Millions of people have now received at least one sting as part of the Covid-19 coronavirus vaccination program.

And last week, the Office for National Statistics (ONS) said that more than half of the UK population now has Covid-19 coronavirus antibodies.

Meanwhile, Prime Minister Boris Johnson faces a dispute over plans to introduce “vaccination cards” that people can use to prove their vaccination status against Covid-19 coronavirus before going to events.

Vaccinated adults aren’t the only people with Covid-19 coronavirus antibodies, however. People who have already had Covid-19 will usually also test positive for antibodies and have some level of immunity.

However, this doesn’t mean you don’t need a vaccine. Remember, the Prime Minister had Covid last year, but he had the sting this year too.

And the NHS says People who have had a positive antibody test or who have already had Covid should still be vaccinated.

“There is no evidence of safety concerns vaccinating people with a history of COVID-19 infection or with a detectable COVID-19 antibody, so people with COVID-19 disease (whether confirmed or suspected) will continue to have COVID can get .19 vaccine, “says the NHS.

“You can get the vaccine 28 days after a positive COVID-19 test or 28 days after your symptoms started, so you may have to wait.

“People who are currently ill and who are experiencing COVID-19 symptoms should not receive the COVID-19 vaccine until they have recovered.”

If you’re just curious whether you’ve had the virus but haven’t had a positive virus or antibody test, Birmingham Live said these symptoms could be signs you have – but should be vaccinated anyway.

Cough – with one difference

Persistent coughing is a common sign that you may have had coronavirus. Usually these sound different from the usual cough you get – and they are even different from “smoker’s cough”.

Red eyes

The College of Optometrists said, “It is known that any upper respiratory tract infection can lead to viral conjunctivitis as a secondary complication, and this is also the case with Covid.

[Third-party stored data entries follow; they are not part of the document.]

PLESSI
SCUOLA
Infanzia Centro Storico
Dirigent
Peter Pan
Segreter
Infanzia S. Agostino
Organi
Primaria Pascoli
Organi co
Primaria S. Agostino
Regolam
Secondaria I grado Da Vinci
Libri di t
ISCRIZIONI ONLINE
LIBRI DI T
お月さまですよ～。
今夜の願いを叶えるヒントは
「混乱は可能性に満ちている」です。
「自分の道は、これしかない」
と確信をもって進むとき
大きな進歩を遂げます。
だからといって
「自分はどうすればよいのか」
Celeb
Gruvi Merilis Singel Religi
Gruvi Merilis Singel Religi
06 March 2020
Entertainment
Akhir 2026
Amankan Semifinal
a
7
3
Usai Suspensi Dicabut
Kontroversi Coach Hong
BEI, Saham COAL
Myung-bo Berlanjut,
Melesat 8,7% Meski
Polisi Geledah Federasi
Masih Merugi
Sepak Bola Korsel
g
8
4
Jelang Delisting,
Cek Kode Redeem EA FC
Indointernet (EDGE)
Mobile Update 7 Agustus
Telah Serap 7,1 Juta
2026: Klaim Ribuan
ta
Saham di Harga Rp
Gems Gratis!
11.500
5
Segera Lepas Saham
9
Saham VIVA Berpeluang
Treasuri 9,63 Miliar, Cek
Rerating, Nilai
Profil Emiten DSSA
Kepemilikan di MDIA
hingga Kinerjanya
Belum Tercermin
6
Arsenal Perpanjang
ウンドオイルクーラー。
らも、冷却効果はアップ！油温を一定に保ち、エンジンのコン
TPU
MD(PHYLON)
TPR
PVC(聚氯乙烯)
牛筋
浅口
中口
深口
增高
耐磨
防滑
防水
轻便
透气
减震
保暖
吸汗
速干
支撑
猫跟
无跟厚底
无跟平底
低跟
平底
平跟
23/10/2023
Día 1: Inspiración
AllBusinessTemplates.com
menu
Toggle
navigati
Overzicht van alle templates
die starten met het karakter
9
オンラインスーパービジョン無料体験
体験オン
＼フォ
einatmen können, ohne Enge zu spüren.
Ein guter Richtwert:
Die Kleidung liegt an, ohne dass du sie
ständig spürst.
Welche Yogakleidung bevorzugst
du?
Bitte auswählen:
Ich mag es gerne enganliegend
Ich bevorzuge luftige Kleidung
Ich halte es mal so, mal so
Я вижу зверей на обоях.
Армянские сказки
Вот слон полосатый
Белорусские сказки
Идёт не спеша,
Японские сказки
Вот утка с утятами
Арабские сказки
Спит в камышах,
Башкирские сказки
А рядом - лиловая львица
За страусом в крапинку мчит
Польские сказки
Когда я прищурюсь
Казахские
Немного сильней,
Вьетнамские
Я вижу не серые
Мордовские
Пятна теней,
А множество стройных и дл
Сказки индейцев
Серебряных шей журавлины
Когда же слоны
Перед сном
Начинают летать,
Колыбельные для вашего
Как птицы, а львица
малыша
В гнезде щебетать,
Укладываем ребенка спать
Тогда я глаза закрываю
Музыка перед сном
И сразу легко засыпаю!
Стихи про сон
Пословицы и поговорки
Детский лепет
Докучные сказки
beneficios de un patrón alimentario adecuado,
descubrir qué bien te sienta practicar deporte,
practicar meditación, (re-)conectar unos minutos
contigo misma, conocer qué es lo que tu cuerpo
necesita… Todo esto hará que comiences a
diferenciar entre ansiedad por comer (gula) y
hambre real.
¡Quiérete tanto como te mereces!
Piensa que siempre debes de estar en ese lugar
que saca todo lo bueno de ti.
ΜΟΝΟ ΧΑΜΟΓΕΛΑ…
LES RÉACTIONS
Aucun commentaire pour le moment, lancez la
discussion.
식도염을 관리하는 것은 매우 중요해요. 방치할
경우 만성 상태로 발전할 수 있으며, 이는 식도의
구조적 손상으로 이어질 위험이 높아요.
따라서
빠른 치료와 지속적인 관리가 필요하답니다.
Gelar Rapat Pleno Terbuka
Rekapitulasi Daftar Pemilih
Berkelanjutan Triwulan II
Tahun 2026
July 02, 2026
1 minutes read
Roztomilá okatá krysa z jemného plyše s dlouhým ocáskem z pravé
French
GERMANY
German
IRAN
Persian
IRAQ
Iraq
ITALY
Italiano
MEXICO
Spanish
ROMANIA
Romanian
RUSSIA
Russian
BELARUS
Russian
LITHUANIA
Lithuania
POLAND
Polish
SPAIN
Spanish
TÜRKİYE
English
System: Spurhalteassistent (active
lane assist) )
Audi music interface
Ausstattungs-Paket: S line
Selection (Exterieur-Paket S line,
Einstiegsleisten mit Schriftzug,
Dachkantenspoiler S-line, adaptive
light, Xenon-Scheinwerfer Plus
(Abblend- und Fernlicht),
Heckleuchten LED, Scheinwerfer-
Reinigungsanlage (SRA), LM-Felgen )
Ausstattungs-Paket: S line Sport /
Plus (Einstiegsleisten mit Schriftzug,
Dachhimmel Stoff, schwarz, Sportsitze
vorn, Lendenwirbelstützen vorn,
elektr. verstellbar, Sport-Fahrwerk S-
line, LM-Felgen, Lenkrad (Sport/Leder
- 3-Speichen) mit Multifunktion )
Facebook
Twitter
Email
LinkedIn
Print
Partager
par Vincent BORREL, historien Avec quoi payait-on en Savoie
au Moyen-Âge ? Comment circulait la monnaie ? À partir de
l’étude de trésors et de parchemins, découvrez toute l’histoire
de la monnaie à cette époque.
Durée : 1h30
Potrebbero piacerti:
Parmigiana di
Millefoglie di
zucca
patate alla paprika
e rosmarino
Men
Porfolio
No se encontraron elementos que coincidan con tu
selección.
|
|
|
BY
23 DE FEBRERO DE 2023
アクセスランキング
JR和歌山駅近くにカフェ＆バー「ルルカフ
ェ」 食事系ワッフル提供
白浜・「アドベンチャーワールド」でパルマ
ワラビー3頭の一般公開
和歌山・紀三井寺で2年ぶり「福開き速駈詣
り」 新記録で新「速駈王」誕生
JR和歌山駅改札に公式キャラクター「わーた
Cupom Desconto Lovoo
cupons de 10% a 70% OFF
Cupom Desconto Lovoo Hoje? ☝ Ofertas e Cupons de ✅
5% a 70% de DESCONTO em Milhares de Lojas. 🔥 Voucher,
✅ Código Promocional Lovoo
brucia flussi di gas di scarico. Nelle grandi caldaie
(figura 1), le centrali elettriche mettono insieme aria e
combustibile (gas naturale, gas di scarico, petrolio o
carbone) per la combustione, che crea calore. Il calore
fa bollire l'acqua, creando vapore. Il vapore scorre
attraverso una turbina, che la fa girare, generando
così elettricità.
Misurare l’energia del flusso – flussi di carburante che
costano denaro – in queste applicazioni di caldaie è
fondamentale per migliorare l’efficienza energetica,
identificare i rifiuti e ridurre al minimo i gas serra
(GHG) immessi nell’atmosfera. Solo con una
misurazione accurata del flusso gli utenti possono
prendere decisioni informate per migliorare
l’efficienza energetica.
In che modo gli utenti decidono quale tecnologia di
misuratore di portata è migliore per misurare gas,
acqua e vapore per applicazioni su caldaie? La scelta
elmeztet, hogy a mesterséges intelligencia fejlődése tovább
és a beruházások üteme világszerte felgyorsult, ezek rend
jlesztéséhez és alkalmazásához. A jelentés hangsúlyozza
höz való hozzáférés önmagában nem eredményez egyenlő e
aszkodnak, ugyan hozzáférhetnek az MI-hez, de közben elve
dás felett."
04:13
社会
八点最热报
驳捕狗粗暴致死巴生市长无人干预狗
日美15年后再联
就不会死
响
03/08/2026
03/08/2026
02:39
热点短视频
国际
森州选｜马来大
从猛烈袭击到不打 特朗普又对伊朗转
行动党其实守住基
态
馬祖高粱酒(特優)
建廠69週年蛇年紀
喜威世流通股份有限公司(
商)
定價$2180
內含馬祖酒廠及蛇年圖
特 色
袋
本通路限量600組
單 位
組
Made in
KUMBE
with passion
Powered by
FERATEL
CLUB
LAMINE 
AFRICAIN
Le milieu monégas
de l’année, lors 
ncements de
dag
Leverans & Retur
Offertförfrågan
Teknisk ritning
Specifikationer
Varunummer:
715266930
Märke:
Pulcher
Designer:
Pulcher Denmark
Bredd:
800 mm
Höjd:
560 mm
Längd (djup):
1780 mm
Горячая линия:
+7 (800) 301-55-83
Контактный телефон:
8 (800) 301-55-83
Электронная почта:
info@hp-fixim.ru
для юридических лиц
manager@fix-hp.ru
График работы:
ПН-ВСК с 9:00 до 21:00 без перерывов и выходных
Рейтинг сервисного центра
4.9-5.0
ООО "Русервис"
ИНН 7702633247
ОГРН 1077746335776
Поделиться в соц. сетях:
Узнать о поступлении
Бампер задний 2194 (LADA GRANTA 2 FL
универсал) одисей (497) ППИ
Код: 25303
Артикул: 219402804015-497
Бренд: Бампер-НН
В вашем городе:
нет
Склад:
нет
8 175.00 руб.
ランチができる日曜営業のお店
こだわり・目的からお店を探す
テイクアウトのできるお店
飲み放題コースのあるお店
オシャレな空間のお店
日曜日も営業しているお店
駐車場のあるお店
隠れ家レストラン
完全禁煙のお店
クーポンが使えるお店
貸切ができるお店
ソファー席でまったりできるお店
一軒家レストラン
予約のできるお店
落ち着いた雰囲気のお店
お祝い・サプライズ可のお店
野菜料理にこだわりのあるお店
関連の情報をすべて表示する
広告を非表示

“However, a person is unlikely to have viral conjunctivitis as a result of Covid without other symptoms of fever or persistent cough, as conjunctivitis appears to be a late feature in which it appeared.”

breathlessness

Dyspnea – the term for difficulty breathing – can be associated with tightness in the chest, rapid breathing, and palpitations.

Stomach discomfort

A study by the American Journal of Gastroenterology linked stomach and digestive problems to Covid. It was found that 48.5% of 204 people who had Covid in Hubei Province, China also reported digestive symptoms such as diarrhea.

Fatigue

Fatigue and exhaustion – sometimes months after infection – can be a symptom of Covid.

Brain fog

Long Covid sufferers have been reporting for months that they suffer from “brain fog” after the virus appeared.

High temperature

A high temperature is considered a fever when it reaches 37.7 ° C.

Sudden loss of taste or smell

The three official symptoms of Covid-19 listed by the NHS include a persistent, hard-to-displace cough that develops quickly.

Others include a sudden loss of taste or smell, which was the third official symptom discovered by the likes of the NHS and WHO.

Other signs include a fever or high temperature.